PhotoSì SpA
- Type: Joint stock company
- Industry: Photographic printing
- Founded: 1973
- Founder: Basilio Mainetti and Graziella Poletto
- Headquarters: Riccione, Italy
- Key people: Andrea Mainetti (CEO); Alberto Cofrancesco (COO); Catia Bronzetti (CFO); Walter Montanari (COO);
- Revenue: €37 million (2021)
- Net income: €719 thousand
- Number of employees: 170
- Website: photosi.com

= PhotoSì =

Italian photo printing company

PhotoSì SpA is an Italian company based in Riccione, province of Rimini, specialising in photographic printing.
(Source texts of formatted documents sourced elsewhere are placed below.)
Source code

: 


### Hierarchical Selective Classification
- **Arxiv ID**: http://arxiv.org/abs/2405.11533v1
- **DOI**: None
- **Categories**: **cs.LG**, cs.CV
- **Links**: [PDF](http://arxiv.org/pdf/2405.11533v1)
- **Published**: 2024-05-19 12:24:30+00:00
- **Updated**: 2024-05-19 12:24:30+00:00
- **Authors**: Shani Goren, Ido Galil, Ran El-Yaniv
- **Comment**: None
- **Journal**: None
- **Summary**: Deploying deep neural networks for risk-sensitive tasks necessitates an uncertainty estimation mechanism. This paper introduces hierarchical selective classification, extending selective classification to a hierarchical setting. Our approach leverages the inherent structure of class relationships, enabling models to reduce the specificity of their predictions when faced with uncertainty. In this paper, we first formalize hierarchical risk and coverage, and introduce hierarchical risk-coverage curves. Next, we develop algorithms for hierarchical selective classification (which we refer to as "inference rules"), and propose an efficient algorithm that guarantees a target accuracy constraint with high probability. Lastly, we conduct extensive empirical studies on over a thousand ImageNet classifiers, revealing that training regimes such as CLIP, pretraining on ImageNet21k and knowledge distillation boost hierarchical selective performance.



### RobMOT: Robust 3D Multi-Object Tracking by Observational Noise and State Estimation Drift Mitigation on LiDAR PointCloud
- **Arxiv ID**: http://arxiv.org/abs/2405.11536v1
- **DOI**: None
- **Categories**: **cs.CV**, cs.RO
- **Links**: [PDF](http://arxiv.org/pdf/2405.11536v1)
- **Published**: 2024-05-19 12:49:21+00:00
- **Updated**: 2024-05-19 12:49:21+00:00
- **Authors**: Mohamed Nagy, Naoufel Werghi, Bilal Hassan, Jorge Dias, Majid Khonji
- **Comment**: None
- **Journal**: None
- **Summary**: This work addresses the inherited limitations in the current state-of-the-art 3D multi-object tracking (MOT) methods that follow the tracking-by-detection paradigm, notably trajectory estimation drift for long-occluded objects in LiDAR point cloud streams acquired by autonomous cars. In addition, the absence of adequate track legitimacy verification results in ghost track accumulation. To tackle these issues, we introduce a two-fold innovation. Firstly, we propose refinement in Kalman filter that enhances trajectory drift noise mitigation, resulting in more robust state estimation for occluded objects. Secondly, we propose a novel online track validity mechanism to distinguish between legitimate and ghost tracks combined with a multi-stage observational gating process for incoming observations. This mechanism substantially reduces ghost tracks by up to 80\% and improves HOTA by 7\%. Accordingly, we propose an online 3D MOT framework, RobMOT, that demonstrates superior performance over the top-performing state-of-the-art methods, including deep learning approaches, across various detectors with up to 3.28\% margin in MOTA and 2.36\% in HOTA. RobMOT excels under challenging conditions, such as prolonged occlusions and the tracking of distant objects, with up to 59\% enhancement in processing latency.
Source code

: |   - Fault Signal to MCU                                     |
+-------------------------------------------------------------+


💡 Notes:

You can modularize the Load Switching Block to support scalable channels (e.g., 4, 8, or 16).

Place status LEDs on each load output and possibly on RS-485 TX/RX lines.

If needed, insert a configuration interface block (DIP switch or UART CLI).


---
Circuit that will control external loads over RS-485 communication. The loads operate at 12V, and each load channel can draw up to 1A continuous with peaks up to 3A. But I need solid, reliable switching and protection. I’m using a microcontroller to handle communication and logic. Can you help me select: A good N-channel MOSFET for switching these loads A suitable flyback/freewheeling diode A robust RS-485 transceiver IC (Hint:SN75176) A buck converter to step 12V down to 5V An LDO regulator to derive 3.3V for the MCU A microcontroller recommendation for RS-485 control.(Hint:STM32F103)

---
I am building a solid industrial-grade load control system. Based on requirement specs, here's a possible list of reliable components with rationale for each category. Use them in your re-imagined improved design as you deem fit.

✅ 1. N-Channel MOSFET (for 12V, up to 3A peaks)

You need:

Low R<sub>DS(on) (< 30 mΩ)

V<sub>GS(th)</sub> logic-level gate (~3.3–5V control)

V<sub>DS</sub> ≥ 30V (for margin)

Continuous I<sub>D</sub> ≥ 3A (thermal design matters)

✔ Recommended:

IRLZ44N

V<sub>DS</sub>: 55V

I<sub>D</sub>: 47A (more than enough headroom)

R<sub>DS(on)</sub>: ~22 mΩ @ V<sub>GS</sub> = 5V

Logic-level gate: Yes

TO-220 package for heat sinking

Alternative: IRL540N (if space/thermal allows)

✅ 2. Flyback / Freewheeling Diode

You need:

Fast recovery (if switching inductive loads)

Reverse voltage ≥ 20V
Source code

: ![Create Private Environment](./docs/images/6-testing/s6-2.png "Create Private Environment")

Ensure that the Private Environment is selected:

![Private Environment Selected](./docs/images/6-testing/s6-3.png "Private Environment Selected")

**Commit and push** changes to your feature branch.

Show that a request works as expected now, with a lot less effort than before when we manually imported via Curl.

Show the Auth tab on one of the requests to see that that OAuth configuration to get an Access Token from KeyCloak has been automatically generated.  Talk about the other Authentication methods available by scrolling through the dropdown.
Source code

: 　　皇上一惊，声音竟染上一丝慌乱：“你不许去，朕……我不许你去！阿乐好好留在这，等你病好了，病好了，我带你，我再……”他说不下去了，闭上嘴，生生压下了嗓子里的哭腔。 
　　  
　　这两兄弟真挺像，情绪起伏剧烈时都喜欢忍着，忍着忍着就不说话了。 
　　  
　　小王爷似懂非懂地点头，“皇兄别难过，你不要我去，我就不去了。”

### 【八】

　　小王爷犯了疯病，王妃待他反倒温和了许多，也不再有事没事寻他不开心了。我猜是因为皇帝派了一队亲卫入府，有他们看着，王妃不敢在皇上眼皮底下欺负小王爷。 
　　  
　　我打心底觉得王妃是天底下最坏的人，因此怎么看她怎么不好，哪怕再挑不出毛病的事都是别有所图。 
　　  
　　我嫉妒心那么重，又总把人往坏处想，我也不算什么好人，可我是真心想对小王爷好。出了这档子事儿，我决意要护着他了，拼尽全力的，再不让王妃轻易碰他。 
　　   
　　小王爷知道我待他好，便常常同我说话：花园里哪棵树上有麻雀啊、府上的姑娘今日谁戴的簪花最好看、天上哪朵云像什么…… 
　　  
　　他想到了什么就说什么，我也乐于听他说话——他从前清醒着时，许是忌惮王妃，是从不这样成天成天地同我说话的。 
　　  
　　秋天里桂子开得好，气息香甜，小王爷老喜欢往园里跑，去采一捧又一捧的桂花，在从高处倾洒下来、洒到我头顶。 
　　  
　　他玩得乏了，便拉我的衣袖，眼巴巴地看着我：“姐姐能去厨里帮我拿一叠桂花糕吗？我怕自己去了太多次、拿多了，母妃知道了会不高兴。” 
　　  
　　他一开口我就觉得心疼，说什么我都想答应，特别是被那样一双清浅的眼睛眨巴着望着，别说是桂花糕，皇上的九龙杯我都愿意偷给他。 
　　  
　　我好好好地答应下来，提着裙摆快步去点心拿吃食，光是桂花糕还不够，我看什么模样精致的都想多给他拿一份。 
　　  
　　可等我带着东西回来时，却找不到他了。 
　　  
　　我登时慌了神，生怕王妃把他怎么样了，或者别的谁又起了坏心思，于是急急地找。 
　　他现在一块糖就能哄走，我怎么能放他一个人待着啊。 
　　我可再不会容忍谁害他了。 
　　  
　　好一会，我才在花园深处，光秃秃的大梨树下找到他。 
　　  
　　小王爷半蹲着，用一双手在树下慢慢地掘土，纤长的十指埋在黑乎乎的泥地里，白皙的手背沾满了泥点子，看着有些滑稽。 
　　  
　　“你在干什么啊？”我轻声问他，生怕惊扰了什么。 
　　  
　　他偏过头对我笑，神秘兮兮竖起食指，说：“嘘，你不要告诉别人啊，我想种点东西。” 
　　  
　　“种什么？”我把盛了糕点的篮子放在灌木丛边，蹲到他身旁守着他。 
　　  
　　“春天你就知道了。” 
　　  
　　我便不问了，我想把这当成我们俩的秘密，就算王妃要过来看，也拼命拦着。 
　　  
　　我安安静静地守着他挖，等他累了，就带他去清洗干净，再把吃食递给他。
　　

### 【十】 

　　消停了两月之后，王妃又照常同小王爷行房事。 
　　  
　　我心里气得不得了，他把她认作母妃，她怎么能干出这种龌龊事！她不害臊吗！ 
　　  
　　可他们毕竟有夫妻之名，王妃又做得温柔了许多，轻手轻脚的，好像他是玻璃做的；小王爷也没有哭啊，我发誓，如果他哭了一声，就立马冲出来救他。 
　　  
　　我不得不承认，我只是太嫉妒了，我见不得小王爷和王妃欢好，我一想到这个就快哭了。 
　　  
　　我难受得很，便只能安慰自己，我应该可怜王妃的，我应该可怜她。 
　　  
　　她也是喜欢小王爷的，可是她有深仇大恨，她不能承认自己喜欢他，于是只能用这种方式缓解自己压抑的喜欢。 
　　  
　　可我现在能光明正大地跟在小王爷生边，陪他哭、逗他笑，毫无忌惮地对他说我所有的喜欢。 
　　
Founded in 1973 as Suprem SRL, the business was renamed PhotoSì SpA in 2006. It has more than 7,000 outlets across Italy, and serves more than three million customers in Europe. PhotoSì delivers personalised products such as photobooks, calendars, and gadgets, as well as home décor products such as canvases, panels, and other wall prints.

PhotoSì products are available in major Italian retailers, including Conad, Coop, Unieuro, Despar, Esselunga, and Carrefour. The company's partners include Vodafone, Fastweb, Enel, Pampers, Sephora, Narciso Rodriguez, Nivea, Nexi, Bauli, and Nestlé.

== History ==
In 1973, Basilio Mainetti founded Suprem SRL, a B2B 24/7 analogue printing lab in Riccione catering for professional photographers who photographed summer tourists along the Romagna Riviera. The 1980s-90s were the boom years for analogue photography. The company expanded domestically, opening plants in Mestre, near Venice, and Guidonia Montecelio, near Rome.

In 2006, the company was rebranded as PhotoSì SpA with the current corporate structure. It began its conversion from analogue to digital printing.

In 2007, the Album Epoca brand was trademarked by the company. It offers products and technologies designed for wedding photographers. The brand's main markets are Italy, the United States, Canada and Spain.

PhotoSì's website launched in 2009. Three years later, its app was launched on Android and iOS in five languages.